Mary wasn’t at home because the buses weren’t running so he dressed unsupervised –corduroy pants, cotton shirt, leather shoes, jacket and gloves, no hat – what he wore ever day during the winter. Outside with his sister close behind, he ran straight to Ross’s house. The pack was ready to make mayhem in the white stuff and finally get to ride that heavy wooden sled with rusty red blades which, since anyone could remember, had been gathering leaves and cob webs in the corner of Ross’s garage.
You could see your breath and cheeks were soon cherry red, but the shoes, pants, gloves, and coats were warm, at least at the start. That first snowball foretold the end; it was not the soft powder pictured in movies; it was more like the shaved ice which the milkman used to chill bottles. During hot summers, he would share the melting treats with kids who loved its refreshing texture, but on that winter day, the cold wetness only soaked leather gloves. When you hit your foe, the snowball didn’t explode into a powdery mist, it hurt and left a big wet spot.
Someone had told the novices that you make snowmen by rolling snow into large balls. That meant kneeling, and soon pants and shoes were also wet. Alabama snow didn’t roll the way that someone had advertised. The best the bunch could do was make several six inch mounds that looked more like sand castles than basketballs. The broken stick poking out of one looked nothing like a nose, only a broken stick.
No matter though, there was always sledding. But the old rusting sled wouldn’t start down the steep snow covered driveway on its on even with a compatriot pushing. You had to hold the sled in front of you, get a running start, and dive onto it. It went fast but only about about ten feet before coming to an abrupt stop dumping its rider into the slush; now ice was down backs of necks and leather coats and shirts became soaked.

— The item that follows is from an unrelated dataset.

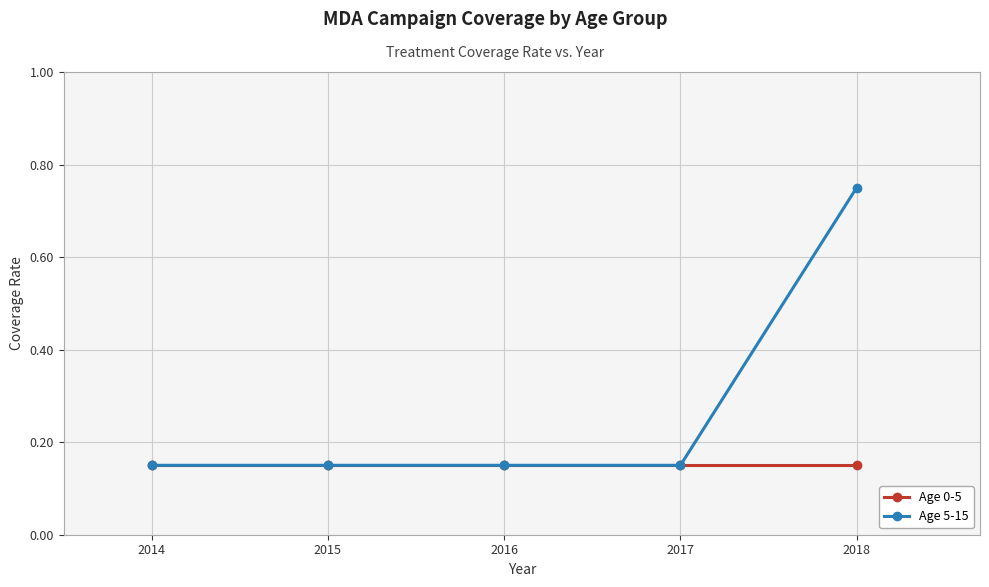

Which series has the largest range (max minus min)?

Age 5-15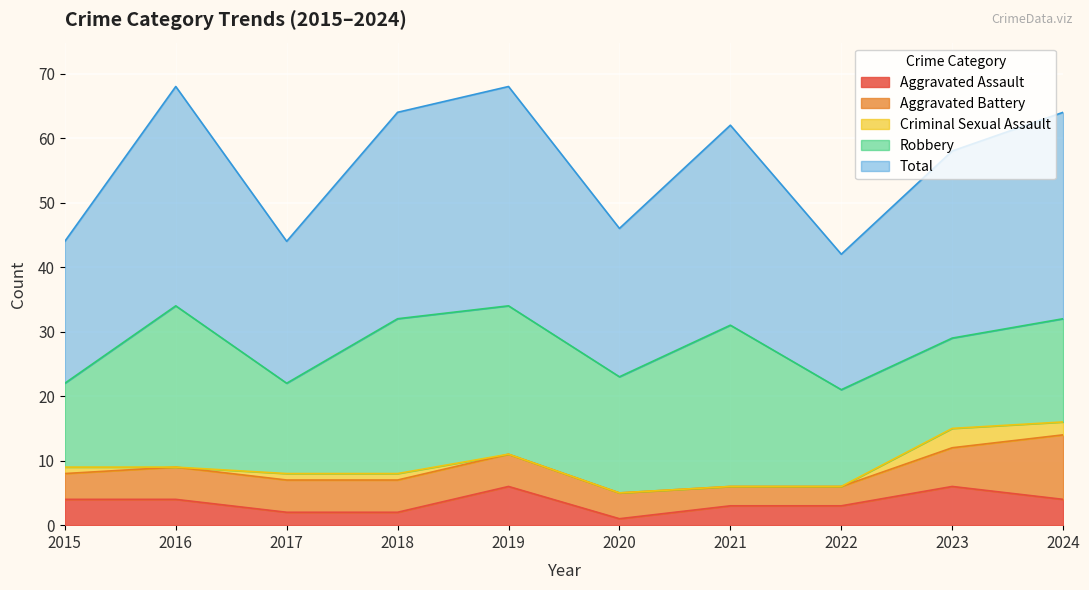

What is the spread (max minus min) of values at 2018?

31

Christmas books, movies, and music portrayed snow as fun. Head and his sister and friend had given it their all, but after ten minutes, the unfamilar cold had penetrated deep into their feet, hands, legs, and body. First his sister gave up, followed shortly thereafter by his friend, and finally Head retired from the games.
It usually snowed once a winter during his early years. Head, displaying his lasting naiveté concerning the education provided by the main stream media, never failed to attempt to make the white slush into something fun. But ten minutes of practical learning was all it usually took to bring him back indoors to reality.